Afghan officials confirmed casualties among security forces but did not say how many, and said at least 26 Taliban members were killed in an airstrike. They said security forces were repelling the attack in Kunduz, a strategic crossroads with easy access to much of northern Afghanistan as well as the capital, Kabul, about 200 miles (335 kilometers) away.

Presidential spokesman Sediq Seddiqi told reporters the assault was “completely against the peace talks.”

The bodies of at least three civilians were taken to the Kunduz hospital and at least 41 wounded civilians of all ages had been treated, said the provincial health director, Esanullah Fazeli.

Provincial council member Ghulam Rabani Rabani told The Associated Press the insurgents briefly took control of the hospital, but Fazeli said the fighters left after staffers told them the patients could be hurt in any crossfire. “In a way we are thankful that the Taliban accepted what they were told,” he said.

The Taliban launched the “massive attack” from several different points overnight, said Sayed Sarwar Hussaini, spokesman for the provincial police chief, who reported “intense gun battles” around the city.

Hours later the Afghan defense minister, Asadullah Khalid, rejected speculation that Kunduz had collapsed. Security reinforcements had arrived in the morning from Kabul and “very soon” he would be able to announce that the city and surrounding areas were cleared of Taliban fighters, he told the local TOLO news channel.

Officials with the NATO mission in Afghanistan did not immediately respond to a question about whether its forces were responding to the attack.

The Taliban have continued bloody assaults on civilians and security forces even as their leaders meet with U.S. peace envoy Zalmay Khalilzad in Qatar to negotiate an end to nearly 18 years of war.

Talks continued on Saturday, the Taliban spokesman said. Both sides in recent days have signaled they are close to a deal. The Afghan presidential spokesman said Khalilzad will visit Kabul at some point to brief the government on the details.

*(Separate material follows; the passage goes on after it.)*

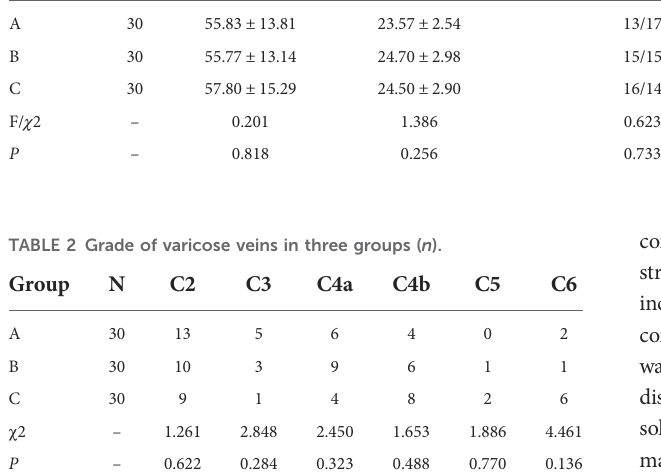
Nerve blockers: 20 ml of normal saline, 20 ml of 2% ropivacaine and 200 mg of lidocaine injection.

One Afghan analyst, former deputy interior minister Mirza Mohammad Yarmand, said the attack on Kunduz showed the Taliban are not interested in a cease-fire, which has been a key issue in the Qatar talks.

The United States in the negotiations has also sought Taliban guarantees that Afghanistan will no longer be a launching pad for terror attacks such as the Sept. 11, 2001, attack on the U.S. by al-Qaida. The Taliban government had harbored al-Qaida leader Osama bin Laden.

Some 20,000 U.S. and NATO forces remain in Afghanistan after formally ending their combat role in 2014. They continue to train and support Afghan forces fighting the Taliban and a local affiliate of the Islamic State group.

Many Afghans worry that an abrupt departure of foreign troops will leave Afghan forces vulnerable and further embolden the Taliban, who already portray a U.S. withdrawal as their victory.

“We have lost the city in the past and know the Taliban can attack again from insecure areas,” a lawmaker from Kunduz, Fatima Azizi, told the local Ariana television channel on Saturday.

“Unfortunately, civilians are again the victims,” she said.

The Taliban seized Kunduz, at the heart of a major agricultural region near Tajikistan, for around two weeks in 2015 before withdrawing in the face of a NATO-backed Afghan offensive. The insurgents pushed into the city center a year later, briefly raising their flag before gradually being driven out again.